> _Exercise aim_
Can you transcribe the data exactly? Leave the pictures out.

> _Records supplied_
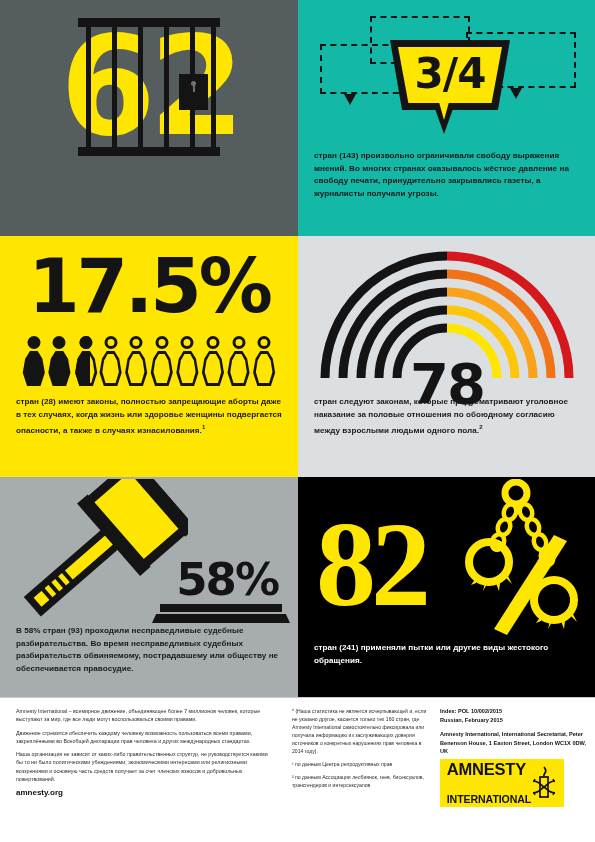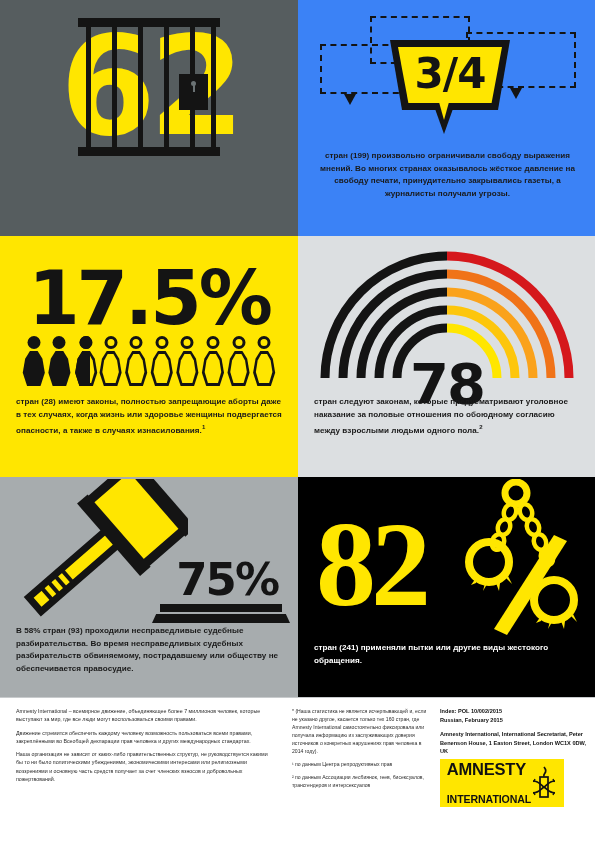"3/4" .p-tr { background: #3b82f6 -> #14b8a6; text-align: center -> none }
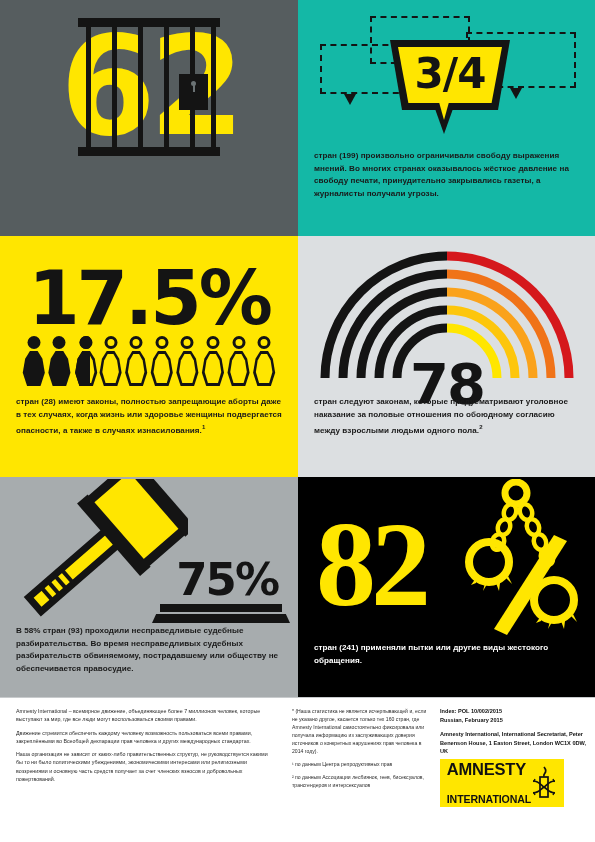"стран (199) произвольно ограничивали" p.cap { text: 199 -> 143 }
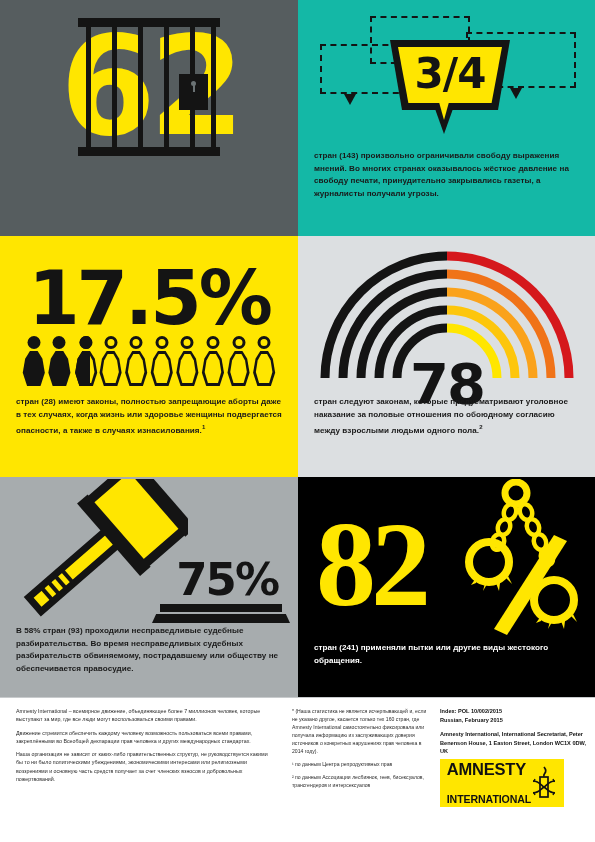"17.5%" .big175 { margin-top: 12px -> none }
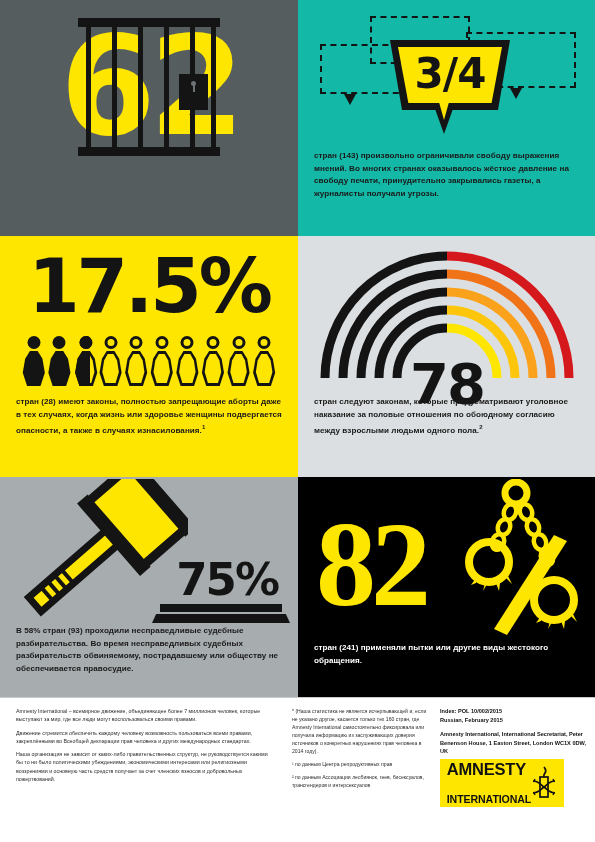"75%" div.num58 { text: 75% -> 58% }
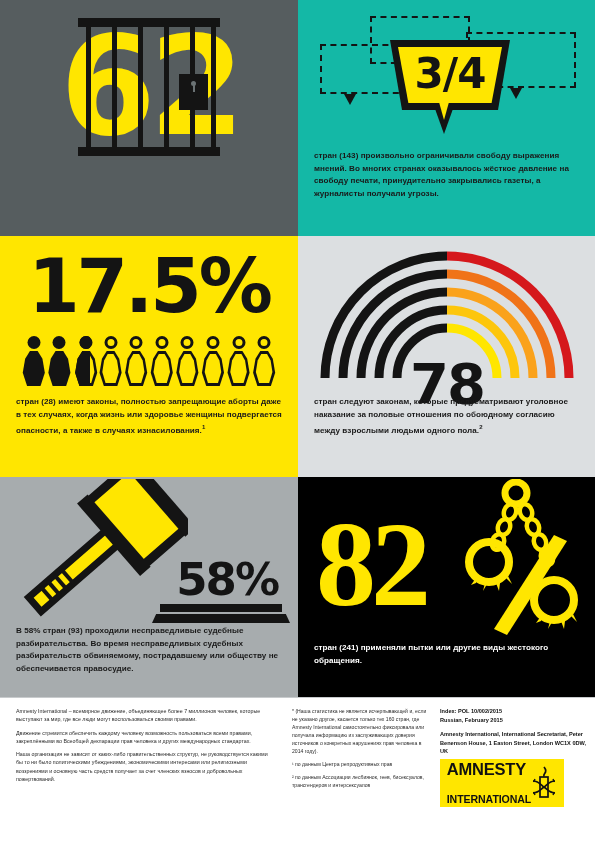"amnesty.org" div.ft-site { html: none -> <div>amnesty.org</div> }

> _Solution to the problem_
"3/4" .p-tr { background: #3b82f6 -> #14b8a6; text-align: center -> none }
"стран (199) произвольно ограничивали" p.cap { text: 199 -> 143 }
"17.5%" .big175 { margin-top: 12px -> none }
"75%" div.num58 { text: 75% -> 58% }
"amnesty.org" div.ft-site { html: none -> <div>amnesty.org</div> }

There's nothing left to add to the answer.